| DATASET EXCERPT |
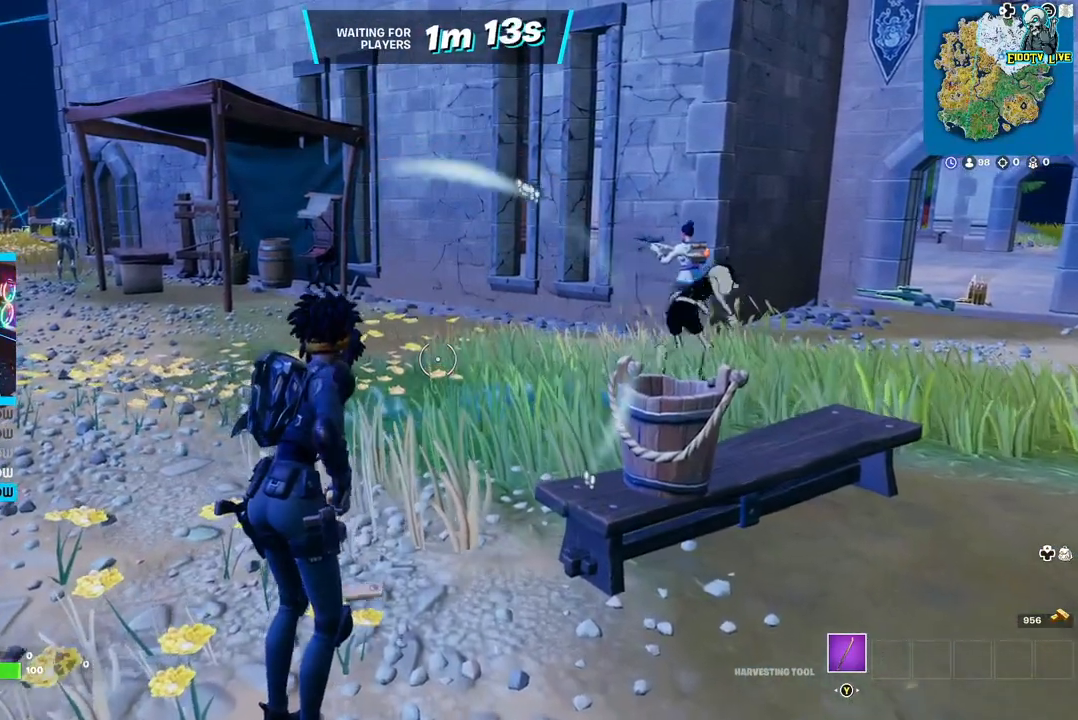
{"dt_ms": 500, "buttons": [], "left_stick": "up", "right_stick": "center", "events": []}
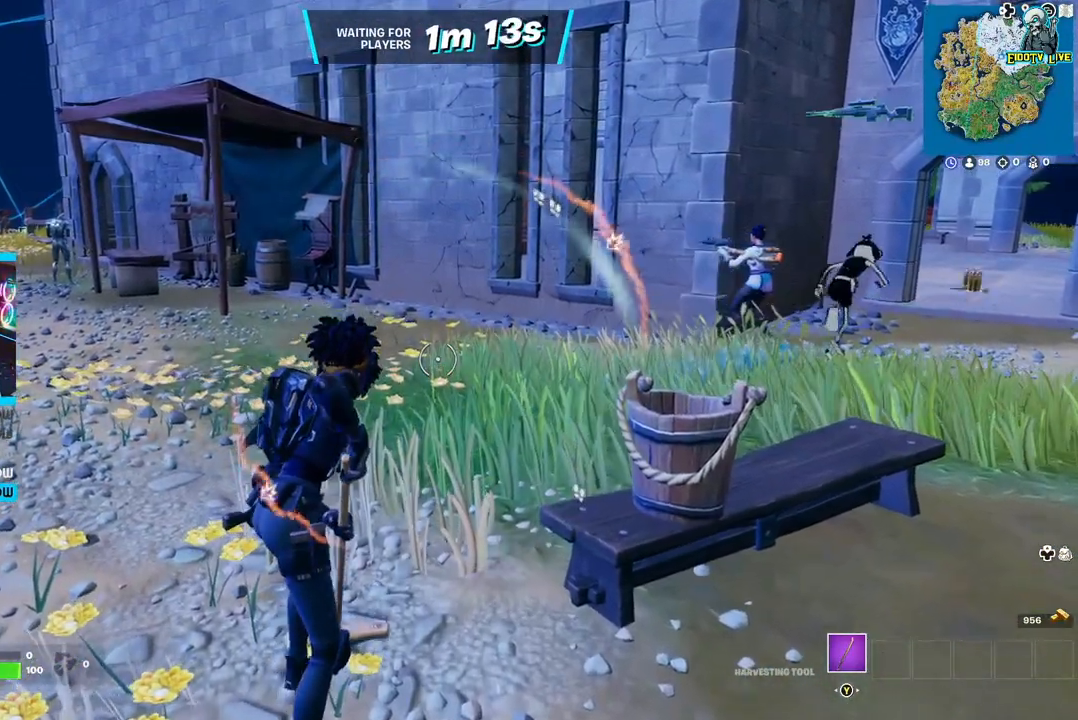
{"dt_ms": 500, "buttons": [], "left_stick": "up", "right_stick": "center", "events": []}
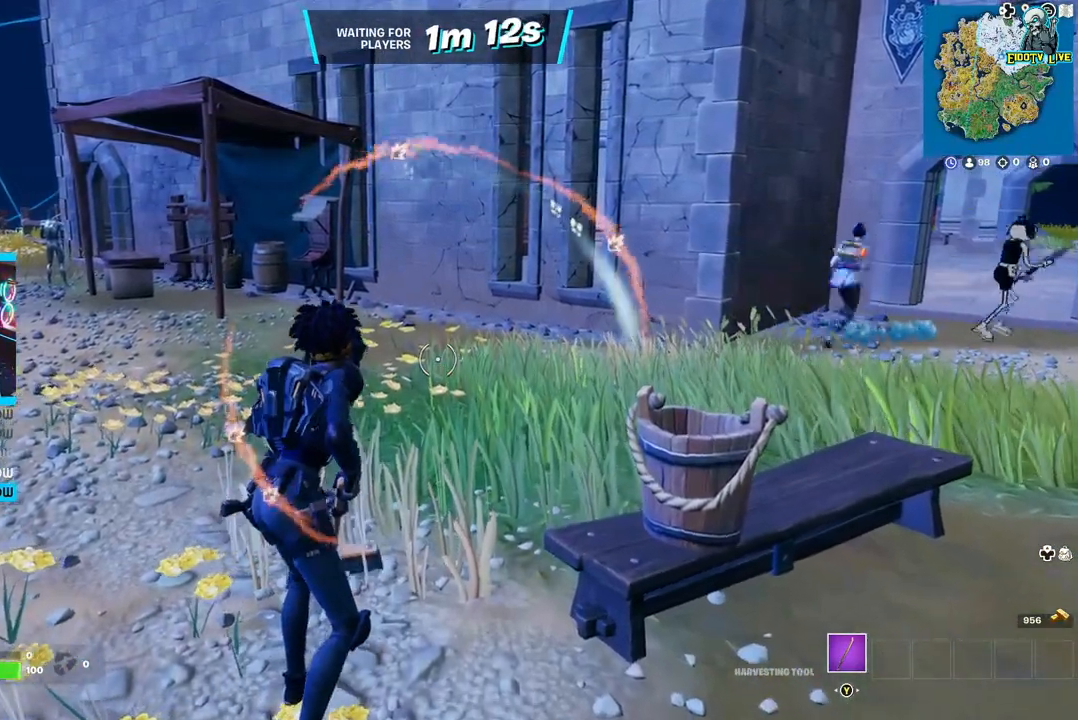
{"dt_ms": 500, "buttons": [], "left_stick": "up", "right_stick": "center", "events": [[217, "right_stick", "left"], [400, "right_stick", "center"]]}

| WHAT YOU SHOULD DO |
Recopy the whole listing above precisely, excluding images.

| SOLVED EXERCISE |
{"dt_ms": 500, "buttons": [], "left_stick": "up", "right_stick": "center", "events": []}
{"dt_ms": 500, "buttons": [], "left_stick": "up", "right_stick": "center", "events": []}
{"dt_ms": 500, "buttons": [], "left_stick": "up", "right_stick": "center", "events": [[217, "right_stick", "left"], [400, "right_stick", "center"]]}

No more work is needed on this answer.